◆ **WHAT YOU HAVE TO DO**: Which lines of the data below hold "rule"? Copy each of them.

◆ **DATASET EXCERPTS**:
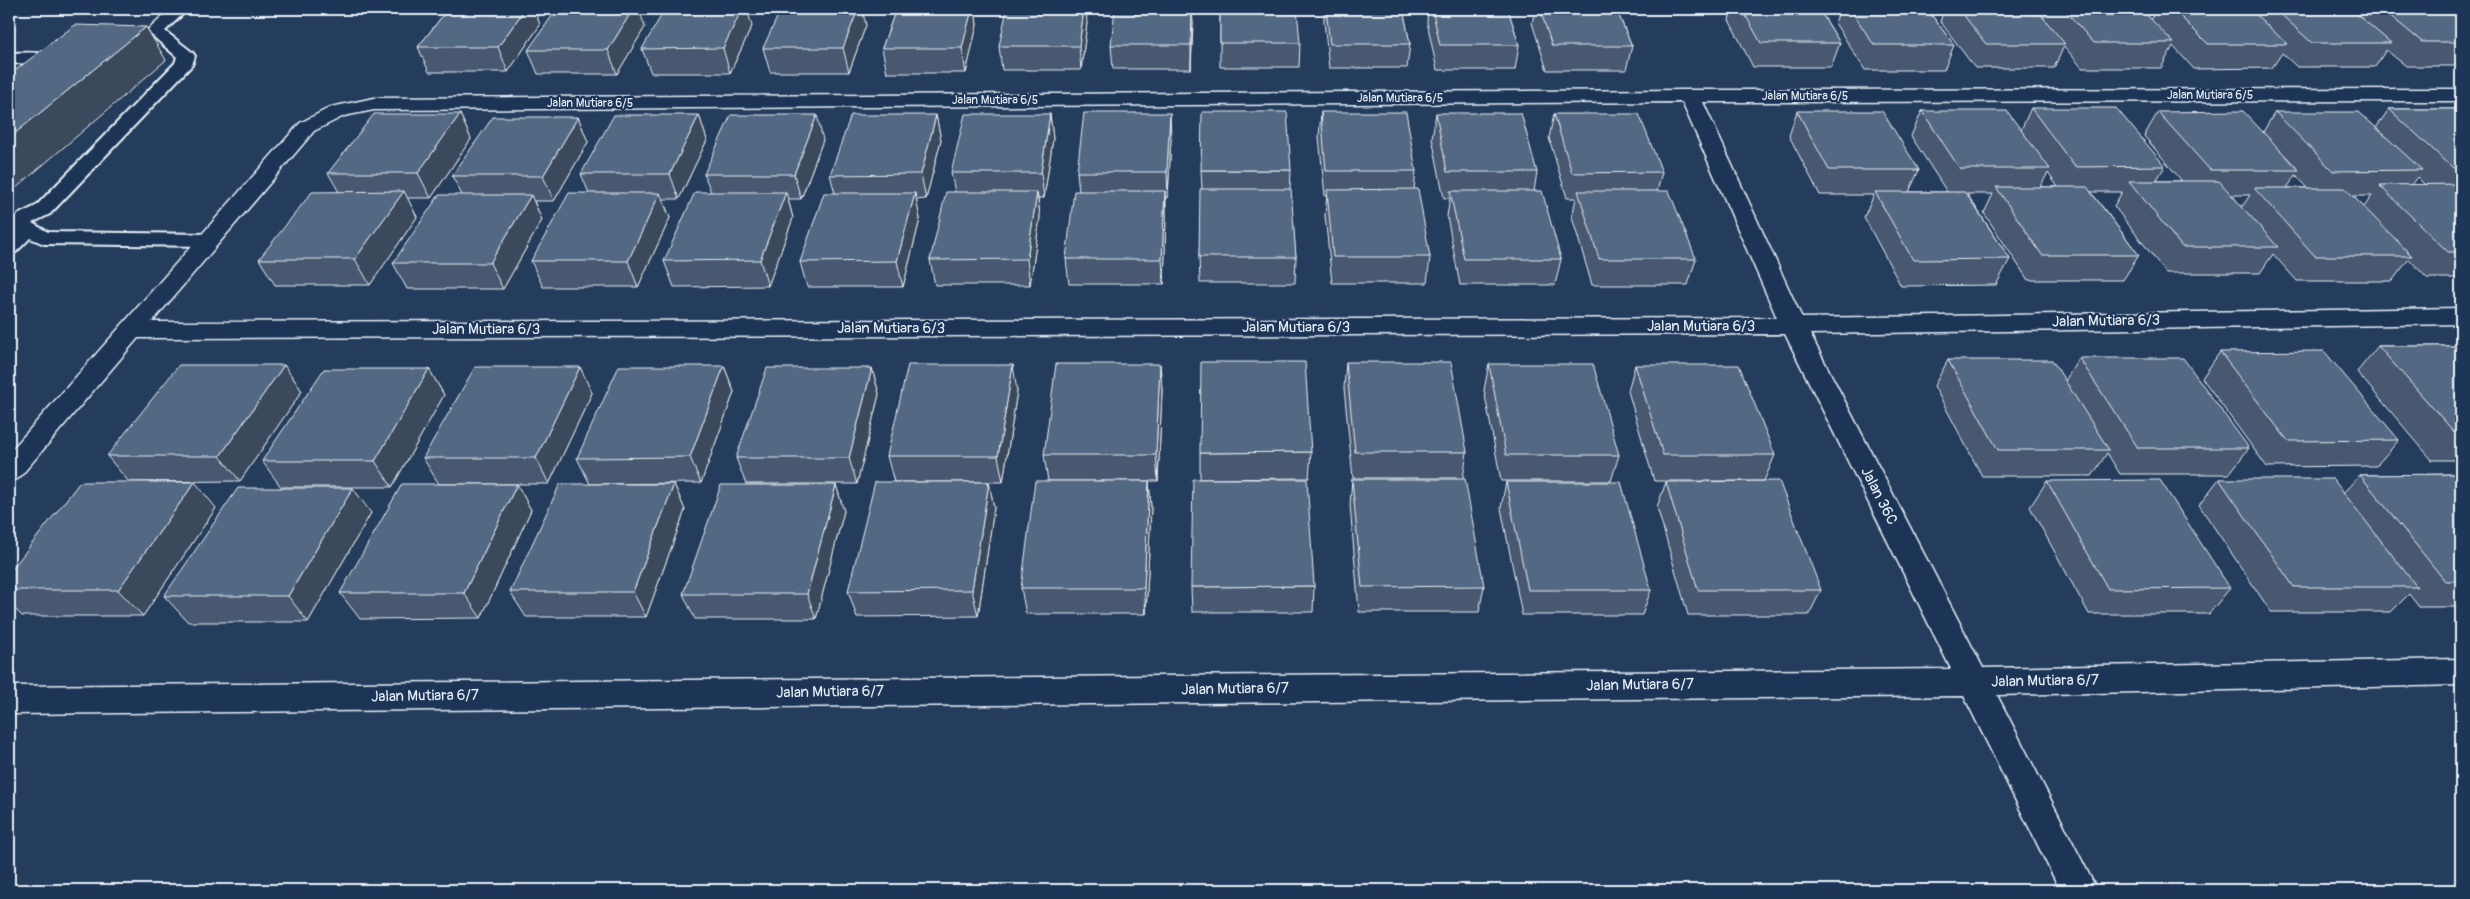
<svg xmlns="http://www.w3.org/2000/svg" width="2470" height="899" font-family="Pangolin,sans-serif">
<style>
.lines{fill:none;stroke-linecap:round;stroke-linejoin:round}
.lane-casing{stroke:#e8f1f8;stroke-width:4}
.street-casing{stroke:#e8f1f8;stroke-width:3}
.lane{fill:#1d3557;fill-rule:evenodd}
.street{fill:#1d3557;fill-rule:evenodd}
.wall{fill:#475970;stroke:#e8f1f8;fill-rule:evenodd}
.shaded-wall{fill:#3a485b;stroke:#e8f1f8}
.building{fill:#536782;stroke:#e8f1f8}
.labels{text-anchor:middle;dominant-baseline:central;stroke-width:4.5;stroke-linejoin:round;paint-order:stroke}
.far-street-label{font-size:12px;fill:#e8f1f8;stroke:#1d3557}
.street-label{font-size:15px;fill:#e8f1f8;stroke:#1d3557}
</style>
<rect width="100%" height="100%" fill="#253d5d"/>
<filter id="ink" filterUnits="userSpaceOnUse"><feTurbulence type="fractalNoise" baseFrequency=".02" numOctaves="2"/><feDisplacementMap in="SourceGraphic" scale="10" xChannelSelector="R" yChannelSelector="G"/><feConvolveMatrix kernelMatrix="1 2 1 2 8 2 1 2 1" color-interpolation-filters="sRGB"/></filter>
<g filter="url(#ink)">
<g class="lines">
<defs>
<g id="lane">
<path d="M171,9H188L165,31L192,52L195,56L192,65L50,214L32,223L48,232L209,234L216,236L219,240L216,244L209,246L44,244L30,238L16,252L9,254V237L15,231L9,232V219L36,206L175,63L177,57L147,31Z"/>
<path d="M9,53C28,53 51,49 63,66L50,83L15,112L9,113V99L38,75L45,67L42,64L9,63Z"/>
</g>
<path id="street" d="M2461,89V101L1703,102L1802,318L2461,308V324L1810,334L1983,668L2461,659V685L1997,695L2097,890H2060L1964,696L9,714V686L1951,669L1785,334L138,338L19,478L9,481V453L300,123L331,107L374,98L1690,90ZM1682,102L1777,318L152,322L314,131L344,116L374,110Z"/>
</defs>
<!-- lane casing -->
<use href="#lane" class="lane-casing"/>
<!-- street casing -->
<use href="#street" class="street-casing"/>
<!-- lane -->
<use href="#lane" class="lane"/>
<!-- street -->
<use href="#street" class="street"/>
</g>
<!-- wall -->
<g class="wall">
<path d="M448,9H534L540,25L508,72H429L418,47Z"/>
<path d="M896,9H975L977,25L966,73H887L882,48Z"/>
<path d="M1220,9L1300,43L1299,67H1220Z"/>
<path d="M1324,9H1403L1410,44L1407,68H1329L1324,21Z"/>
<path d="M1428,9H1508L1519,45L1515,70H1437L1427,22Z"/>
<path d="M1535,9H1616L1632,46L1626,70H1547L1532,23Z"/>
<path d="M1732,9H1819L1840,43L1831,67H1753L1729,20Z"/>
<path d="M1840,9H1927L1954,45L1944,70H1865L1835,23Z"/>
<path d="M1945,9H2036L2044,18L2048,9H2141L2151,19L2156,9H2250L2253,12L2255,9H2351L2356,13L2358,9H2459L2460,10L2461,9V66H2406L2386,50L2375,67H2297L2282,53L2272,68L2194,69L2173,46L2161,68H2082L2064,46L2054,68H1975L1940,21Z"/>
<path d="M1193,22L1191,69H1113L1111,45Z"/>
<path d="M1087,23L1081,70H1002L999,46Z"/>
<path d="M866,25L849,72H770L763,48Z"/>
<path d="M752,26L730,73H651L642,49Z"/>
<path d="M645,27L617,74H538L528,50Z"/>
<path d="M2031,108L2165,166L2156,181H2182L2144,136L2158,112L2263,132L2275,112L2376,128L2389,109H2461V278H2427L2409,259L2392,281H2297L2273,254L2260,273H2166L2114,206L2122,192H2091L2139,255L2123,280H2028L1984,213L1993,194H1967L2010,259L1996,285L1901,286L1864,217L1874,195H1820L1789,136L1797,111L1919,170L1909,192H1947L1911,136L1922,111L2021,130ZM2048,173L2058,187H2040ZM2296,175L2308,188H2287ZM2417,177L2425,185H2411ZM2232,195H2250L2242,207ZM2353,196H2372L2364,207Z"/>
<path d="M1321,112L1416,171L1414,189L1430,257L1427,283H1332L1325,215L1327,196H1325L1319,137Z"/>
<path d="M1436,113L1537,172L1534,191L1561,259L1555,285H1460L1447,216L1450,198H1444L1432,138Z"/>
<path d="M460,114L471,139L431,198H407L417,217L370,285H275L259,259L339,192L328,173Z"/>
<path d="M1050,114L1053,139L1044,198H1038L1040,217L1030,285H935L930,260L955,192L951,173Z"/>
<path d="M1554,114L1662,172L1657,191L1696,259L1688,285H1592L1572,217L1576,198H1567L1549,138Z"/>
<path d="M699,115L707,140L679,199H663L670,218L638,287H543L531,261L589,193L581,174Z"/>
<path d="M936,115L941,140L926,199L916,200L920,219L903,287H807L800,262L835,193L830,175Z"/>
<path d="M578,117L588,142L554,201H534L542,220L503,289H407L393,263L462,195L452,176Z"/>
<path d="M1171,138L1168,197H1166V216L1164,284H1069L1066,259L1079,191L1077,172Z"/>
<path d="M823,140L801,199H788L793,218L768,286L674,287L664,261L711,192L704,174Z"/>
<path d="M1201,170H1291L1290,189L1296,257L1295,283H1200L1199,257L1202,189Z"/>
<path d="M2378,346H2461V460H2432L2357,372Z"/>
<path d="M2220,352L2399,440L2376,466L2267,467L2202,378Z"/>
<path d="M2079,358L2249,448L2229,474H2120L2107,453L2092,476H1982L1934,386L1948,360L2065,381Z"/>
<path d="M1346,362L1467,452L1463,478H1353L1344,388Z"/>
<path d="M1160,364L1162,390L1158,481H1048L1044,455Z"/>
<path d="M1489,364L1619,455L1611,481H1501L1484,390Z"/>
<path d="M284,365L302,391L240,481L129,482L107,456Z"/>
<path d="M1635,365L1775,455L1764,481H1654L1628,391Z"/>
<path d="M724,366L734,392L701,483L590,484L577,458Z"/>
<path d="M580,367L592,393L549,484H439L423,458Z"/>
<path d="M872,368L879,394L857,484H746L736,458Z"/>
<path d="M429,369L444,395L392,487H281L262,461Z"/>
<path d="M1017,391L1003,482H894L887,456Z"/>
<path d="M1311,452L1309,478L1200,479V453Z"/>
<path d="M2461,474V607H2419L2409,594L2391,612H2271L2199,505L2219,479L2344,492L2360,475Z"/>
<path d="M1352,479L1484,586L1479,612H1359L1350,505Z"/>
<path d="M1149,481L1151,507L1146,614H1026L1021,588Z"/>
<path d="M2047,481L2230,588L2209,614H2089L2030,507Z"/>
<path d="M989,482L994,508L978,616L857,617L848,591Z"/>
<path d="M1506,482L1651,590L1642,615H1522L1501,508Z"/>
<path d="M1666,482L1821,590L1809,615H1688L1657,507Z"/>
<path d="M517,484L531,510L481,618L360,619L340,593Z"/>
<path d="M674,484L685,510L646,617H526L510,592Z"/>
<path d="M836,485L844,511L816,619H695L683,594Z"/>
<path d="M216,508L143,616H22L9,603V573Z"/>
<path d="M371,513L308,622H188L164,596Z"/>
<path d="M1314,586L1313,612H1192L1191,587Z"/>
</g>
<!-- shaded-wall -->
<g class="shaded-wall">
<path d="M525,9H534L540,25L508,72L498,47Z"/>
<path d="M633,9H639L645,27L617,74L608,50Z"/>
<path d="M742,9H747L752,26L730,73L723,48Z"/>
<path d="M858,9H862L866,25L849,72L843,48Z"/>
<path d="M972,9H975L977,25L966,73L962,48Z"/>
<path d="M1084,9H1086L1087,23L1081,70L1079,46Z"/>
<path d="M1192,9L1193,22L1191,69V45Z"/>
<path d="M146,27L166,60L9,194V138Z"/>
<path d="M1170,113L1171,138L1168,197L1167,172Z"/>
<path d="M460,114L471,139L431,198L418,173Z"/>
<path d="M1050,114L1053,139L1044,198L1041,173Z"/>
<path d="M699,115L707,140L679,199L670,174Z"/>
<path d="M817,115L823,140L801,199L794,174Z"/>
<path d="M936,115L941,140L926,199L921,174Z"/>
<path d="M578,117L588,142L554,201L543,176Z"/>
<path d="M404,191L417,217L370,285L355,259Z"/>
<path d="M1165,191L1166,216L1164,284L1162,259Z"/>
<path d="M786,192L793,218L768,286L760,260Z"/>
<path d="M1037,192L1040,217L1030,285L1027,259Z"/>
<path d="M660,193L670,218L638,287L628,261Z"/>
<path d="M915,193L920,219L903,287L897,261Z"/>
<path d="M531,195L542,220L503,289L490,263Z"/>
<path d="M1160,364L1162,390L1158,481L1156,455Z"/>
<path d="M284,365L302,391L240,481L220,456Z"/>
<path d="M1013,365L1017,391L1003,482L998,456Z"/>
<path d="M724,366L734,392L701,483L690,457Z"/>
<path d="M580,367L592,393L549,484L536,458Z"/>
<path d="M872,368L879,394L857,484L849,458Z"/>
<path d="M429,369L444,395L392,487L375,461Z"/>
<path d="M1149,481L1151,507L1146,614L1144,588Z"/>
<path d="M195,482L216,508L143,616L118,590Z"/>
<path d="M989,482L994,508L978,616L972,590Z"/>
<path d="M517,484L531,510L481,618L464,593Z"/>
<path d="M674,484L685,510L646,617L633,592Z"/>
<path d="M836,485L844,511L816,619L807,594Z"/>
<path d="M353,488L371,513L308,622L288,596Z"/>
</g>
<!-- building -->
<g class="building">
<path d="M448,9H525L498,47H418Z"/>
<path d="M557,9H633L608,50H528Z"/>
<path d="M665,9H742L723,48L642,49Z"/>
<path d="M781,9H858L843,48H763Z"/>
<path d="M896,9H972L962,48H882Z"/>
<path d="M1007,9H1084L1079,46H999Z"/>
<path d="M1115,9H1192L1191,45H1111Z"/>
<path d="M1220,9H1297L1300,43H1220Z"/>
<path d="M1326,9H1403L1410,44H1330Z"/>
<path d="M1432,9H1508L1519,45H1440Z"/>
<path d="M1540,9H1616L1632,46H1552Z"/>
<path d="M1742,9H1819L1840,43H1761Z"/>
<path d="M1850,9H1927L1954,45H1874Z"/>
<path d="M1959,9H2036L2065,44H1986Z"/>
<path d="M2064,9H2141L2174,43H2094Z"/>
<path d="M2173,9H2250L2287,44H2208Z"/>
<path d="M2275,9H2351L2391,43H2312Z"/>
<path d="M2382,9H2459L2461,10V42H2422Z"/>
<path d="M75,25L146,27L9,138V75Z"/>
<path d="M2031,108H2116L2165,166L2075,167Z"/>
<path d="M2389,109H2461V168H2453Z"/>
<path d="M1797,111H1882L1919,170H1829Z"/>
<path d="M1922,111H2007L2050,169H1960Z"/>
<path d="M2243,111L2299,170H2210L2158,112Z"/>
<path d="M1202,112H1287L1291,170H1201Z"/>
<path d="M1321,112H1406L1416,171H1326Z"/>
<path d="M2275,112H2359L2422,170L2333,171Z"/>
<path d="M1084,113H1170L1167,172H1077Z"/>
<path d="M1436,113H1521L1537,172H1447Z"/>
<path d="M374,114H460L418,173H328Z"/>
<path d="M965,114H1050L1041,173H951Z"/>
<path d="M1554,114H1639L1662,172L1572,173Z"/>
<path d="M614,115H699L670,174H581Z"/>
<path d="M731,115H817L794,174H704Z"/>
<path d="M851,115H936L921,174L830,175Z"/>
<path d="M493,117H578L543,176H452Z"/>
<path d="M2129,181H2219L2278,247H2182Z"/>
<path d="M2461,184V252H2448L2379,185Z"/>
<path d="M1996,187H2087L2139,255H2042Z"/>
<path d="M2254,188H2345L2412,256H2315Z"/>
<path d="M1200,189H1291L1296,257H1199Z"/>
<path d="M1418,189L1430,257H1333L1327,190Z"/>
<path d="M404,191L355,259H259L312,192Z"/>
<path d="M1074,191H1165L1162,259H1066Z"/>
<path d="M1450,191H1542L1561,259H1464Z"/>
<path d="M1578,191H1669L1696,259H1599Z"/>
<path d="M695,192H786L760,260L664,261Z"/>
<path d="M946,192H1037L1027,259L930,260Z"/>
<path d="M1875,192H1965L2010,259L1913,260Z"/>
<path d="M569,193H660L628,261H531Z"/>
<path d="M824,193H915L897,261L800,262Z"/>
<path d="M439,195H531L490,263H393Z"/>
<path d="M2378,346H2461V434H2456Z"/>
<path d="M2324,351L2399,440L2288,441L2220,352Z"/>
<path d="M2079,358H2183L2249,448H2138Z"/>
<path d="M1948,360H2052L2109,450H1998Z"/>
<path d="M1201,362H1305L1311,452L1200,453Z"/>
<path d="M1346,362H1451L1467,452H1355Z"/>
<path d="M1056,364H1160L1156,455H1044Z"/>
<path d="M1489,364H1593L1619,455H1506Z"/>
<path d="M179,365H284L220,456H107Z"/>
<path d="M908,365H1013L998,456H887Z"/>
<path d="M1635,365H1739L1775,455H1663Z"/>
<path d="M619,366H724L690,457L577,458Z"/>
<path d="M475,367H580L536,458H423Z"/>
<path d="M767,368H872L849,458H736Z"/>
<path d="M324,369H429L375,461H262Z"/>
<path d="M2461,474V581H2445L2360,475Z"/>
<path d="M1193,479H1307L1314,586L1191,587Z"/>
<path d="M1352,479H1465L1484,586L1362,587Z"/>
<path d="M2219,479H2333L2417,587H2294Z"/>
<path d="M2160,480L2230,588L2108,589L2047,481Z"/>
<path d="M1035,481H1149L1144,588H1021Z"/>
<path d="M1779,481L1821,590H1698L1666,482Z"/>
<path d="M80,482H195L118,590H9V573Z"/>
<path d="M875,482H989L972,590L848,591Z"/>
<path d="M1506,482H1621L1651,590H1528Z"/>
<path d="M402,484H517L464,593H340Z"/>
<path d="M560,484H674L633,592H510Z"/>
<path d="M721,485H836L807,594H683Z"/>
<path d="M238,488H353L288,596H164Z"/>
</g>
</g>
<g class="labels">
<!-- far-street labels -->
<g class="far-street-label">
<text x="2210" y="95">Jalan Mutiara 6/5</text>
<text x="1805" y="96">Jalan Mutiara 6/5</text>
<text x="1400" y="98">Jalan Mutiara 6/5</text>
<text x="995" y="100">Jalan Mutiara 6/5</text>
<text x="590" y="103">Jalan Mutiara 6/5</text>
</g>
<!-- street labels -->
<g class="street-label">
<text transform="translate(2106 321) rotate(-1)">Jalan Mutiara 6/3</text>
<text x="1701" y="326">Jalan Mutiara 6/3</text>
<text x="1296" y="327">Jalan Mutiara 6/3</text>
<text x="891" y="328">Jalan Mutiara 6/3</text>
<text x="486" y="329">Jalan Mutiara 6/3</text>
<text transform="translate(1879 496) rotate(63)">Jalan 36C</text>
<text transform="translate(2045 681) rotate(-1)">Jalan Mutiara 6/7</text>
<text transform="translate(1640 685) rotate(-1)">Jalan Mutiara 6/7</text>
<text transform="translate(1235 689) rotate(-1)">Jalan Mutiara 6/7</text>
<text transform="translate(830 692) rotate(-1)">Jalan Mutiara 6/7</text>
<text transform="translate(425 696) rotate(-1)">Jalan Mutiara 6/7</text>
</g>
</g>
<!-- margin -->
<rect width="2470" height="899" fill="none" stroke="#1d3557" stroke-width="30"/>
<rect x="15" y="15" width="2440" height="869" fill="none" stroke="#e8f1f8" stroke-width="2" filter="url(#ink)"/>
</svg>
==
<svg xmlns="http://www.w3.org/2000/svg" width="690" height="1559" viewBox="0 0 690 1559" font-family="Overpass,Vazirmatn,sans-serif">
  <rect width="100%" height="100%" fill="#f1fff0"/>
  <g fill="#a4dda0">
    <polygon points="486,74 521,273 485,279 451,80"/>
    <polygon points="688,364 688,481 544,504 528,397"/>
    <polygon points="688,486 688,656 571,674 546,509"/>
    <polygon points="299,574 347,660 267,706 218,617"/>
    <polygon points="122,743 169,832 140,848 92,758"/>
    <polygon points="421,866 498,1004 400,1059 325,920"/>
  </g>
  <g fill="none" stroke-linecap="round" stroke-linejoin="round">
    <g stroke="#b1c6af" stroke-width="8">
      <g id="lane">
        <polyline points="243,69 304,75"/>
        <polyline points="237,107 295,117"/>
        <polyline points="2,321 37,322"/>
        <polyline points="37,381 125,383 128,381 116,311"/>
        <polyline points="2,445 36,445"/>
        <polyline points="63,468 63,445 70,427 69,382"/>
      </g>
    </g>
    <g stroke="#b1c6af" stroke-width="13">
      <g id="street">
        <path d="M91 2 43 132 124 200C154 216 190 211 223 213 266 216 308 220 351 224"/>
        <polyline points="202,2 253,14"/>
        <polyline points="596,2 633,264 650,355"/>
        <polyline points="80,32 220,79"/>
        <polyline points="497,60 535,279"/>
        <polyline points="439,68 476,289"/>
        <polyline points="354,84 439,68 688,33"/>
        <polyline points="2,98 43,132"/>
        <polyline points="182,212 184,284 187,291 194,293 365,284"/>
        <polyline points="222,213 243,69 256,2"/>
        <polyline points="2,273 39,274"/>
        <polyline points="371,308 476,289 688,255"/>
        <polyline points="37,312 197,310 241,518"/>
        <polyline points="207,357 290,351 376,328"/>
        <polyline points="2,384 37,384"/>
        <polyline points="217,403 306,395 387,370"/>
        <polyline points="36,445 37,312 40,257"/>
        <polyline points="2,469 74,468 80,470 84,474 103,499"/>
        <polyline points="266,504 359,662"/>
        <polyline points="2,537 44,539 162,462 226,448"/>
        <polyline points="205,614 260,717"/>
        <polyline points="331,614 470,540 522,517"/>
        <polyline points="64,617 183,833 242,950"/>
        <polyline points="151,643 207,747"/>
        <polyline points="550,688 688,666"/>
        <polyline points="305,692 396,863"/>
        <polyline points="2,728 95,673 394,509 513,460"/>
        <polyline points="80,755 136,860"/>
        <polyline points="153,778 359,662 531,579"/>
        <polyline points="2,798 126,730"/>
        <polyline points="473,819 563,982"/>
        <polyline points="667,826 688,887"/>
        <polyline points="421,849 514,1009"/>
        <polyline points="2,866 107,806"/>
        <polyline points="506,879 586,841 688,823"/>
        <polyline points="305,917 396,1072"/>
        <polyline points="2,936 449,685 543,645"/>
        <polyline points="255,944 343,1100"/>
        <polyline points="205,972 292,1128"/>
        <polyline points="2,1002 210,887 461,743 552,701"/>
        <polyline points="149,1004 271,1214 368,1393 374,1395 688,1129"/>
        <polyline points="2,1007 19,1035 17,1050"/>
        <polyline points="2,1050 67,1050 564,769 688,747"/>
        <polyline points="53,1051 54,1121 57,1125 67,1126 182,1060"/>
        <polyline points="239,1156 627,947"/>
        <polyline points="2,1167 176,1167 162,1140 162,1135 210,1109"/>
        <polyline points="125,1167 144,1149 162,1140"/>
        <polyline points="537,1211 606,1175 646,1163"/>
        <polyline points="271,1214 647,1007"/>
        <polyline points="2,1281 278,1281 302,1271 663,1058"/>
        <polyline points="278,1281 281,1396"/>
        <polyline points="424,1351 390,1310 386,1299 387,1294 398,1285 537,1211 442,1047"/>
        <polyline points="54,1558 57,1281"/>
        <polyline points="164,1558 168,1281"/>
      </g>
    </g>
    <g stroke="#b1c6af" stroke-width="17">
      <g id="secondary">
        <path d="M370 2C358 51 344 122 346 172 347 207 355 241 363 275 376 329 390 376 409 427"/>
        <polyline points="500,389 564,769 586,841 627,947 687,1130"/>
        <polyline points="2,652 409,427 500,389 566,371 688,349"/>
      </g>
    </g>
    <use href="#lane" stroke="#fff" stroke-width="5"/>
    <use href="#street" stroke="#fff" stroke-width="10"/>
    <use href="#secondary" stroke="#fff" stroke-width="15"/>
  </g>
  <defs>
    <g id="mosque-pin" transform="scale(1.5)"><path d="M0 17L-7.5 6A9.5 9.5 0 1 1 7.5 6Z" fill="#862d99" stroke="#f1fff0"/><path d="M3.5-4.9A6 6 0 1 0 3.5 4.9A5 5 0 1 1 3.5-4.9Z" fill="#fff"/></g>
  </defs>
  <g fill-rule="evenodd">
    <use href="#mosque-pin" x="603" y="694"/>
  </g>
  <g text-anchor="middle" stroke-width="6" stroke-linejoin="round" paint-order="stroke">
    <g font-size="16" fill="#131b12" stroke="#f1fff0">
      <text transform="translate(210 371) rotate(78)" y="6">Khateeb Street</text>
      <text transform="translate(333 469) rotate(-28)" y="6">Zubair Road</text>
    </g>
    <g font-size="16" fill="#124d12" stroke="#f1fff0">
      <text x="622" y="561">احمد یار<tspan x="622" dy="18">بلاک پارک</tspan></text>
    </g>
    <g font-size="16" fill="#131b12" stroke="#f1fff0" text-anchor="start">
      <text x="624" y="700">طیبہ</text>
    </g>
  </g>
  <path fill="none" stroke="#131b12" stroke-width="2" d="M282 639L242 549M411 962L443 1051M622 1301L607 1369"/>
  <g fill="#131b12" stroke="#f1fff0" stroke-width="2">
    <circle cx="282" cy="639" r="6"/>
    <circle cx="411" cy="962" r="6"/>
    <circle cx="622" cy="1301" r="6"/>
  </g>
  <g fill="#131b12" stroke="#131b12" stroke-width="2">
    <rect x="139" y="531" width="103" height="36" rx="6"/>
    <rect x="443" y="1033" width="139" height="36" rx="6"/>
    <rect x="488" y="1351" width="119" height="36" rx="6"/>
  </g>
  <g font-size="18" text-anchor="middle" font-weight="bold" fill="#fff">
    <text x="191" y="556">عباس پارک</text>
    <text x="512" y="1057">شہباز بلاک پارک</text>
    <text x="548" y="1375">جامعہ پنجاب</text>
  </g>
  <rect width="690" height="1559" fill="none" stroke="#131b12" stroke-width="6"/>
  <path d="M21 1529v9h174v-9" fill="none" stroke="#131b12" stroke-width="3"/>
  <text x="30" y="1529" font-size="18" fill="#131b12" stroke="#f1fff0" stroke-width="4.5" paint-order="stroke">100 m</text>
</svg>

◆ **FINISHED TASK**:
.lane{fill:#1d3557;fill-rule:evenodd}
.street{fill:#1d3557;fill-rule:evenodd}
.wall{fill:#475970;stroke:#e8f1f8;fill-rule:evenodd}
  <g fill-rule="evenodd">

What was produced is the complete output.